What is the 5 wise technique? ›

The Five Why's is a brainstorming method where the audience asks repeatedly the question "Why" until the root cause of a problem is identified and the solution is clear.

What are all 5 Whys? ›

5 Whys is the practice of asking why repeatedly whenever a problem is encountered in order to get beyond the obvious symptoms to discover the root cause. For instance, Taiichi Ohno gives this example about a machine that stopped working (Ohno 1988, p. 17): Why did the machine stop?

What is the 5 Whys system of thinking? ›

The five whys is an investigative process that delves into cause-and-effect relationships, providing insight and solutions. By asking “why” up to 5 consecutive times, you can uncover hidden patterns in the problem area – revealing its fundamental nature for effective resolution.

What is the last step in the Five Whys? ›

Correct Answer: Identify the root cause.

What is the 5 Whys root cause? ›

The 5 Whys method is a powerful and straightforward approach to root cause analysis used in various industries worldwide. It focuses on asking why a problem happened and then repeating “Why?” four more times until you find the main cause.

What is the 5 Whys communication? ›

A 5 Whys root cause analysis is an analytical technique pioneered by Toyota for investigating the root cause of a workplace problem.
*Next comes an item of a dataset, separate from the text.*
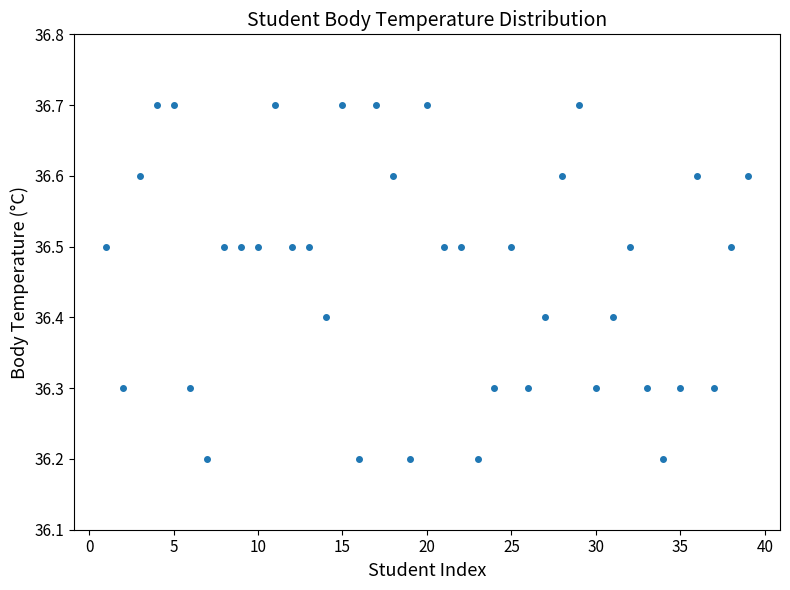

What is the range of X values (max minus min)?

38.0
By asking “why” five times, your team will dig deep to uncover the true source of an issue, rather than latching on to obvious answers that may merely be symptoms of underlying issues.

What is an example of 5 why in healthcare? ›

Example: 5 Whys

1) Why did the patient receive the wrong medication? The nurse did not complete patient identification. 2) Why did the nurse not complete patient identification? The patient did not have a wristband.
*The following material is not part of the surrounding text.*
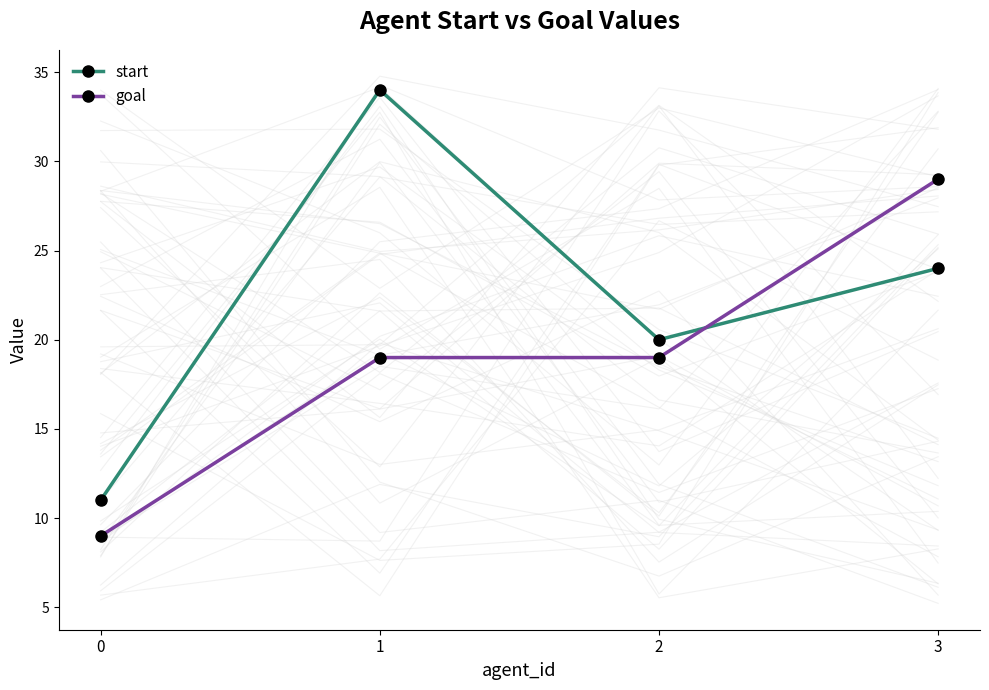

Reading left to right, list all the values displayed in this chart.

start: 0=11	1=34	2=20	3=24
goal: 0=9	1=19	2=19	3=29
What are the 5 P's of root cause analysis? ›

Notably used to identify and analyze 'chronic failures,' which can otherwise be overlooked, this method is defined by its name: PReserving Evidence and Acquiring Data: Initial evidence collection step based on the 5-P's – Parts, Position, People, Paper, and Paradigms.

Top Articles
Latest Posts
Article information

Author: Saturnina Altenwerth DVM

Last Updated:

Views: 6347

Rating: 4.3 / 5 (44 voted)

Reviews: 91% of readers found this page helpful

Author information

Name: Saturnina Altenwerth DVM

Birthday: 1992-08-21

Address: Apt. 237 662 Haag Mills, East Verenaport, MO 57071-5493

Phone: +331850833384

Job: District Real-Estate Architect

Hobby: Skateboarding, Taxidermy, Air sports, Painting, Knife making, Letterboxing, Inline skating

Introduction: My name is Saturnina Altenwerth DVM, I am a witty, perfect, combative, beautiful, determined, fancy, determined person who loves writing and wants to share my knowledge and understanding with you.